Anomalous Payload-Based Network Intrusion Detection
Ke Wang and Salvatore J. Stolfo
Computer Science Department, Columbia University
500 West 120th Street, New York, NY, 10027 {kewang, sal}@cs. columbia. edu
Abstract. We present a payload-based anomaly detector, we call PAYL, for in-trusion detection. PAYL models the normal application payload of network traffic in a fully automatic, unsupervised and very effecient fashion. We first compute during a training phase a profile byte frequency distribution and their standard deviation of the application payload flowing to a single host and port. We then use Mahalanobis distance during the detection phase to calculate the similarity of new data against the pre-computed profile. The detector compares this measure against a threshold and generates an alert when the distance of the new input exceeds this threshold. We demonstrate the surprising effectiveness of the method on the 1999 DARPA IDS dataset and a live dataset we collected on the Columbia CS department network. In once case nearly 100% accuracy is achieved with 0.1% false positive rate for port 80 traffic.
1 Introduction
There are many IDS systems available that are primarily signature-based detectors. Although these are effective at detecting known intrusion attempts and exploits, they fail to recognize new attacks and carefully crafted variants of old exploits. A new generation of systems is now appearing based upon anomaly detection. Anomaly Detection systems model normal or expected behavior in a system, and detect deviations of interest that may indicate a security breach or an attempted attack.

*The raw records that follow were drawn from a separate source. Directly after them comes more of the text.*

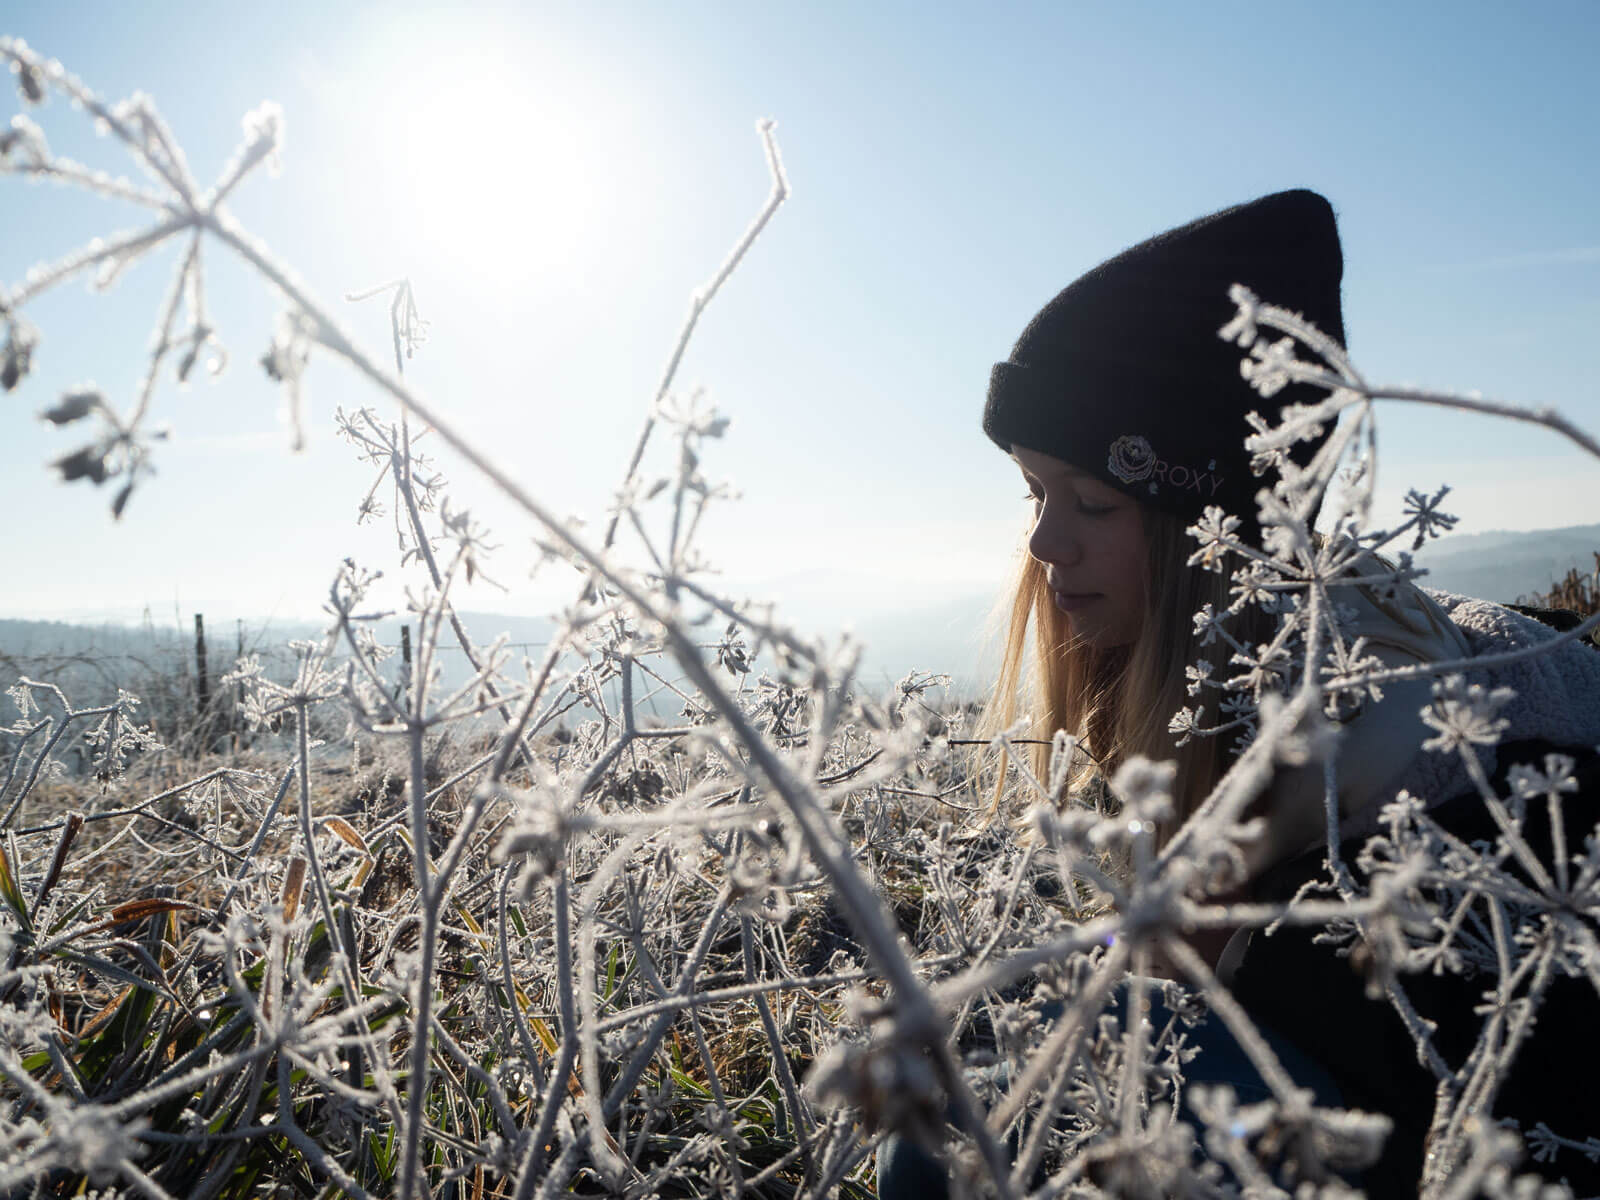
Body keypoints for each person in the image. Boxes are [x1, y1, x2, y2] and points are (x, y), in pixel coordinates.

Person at [879, 191, 1600, 1197]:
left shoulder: (1395, 742)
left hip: (1459, 1114)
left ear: (1207, 540)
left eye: (1092, 501)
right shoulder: (1194, 673)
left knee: (959, 1117)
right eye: (1032, 493)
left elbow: (1490, 1087)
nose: (1044, 544)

Some attacks exploit the vulnerabilities of a protocol, other attacks seek to survey a site by scanning and probing. These attacks can often be detected by analyzing the network packet headers, or monitoring the network traffic connection attempts and session behavior. Other attacks, such as worms, involve the delivery of bad
payload (in an otherwise normal connection) to a vulnerable service or application. These may be detected by inspecting the packet payload (or the ill-effects of the worm payload execution on the server when it is too late after successful penetration). State of the art systems designed to detect and defend systems from these malicious and intrusive events depend upon “signatures” or “thumbprints” that are developed by human experts or by semi-automated means from known prior bad worms or viruses. They do not solve the “zero-day” worm problem, however; the first occurrence of a new unleashed worm or exploit.
Systems are protected after a worm has been detected, and a signature has been developed and distributed to signature-based detectors, such as a virus scanner or a firewall rule. Many well known examples of worms have been described that propagate at very high speeds on the internet. These are easy to notice by analyzing the rate of scanning and probing from external sources which would indicate a worm propagation is underway. Unfortunately, this approach detects the early onset of a propagation, but the worm has already successfully penetrated a number of victims, infected it and started its damage and its propagation. (It should be evident that slow and stealthy worm propagations may go unnoticed if one depends entirely on the detection of rapid or bursty changes in flows or probes.)
Our work aims to detect the first occurrences of a worm either at a network system gateway or within an internal network from a rogue device and to prevent its propagation.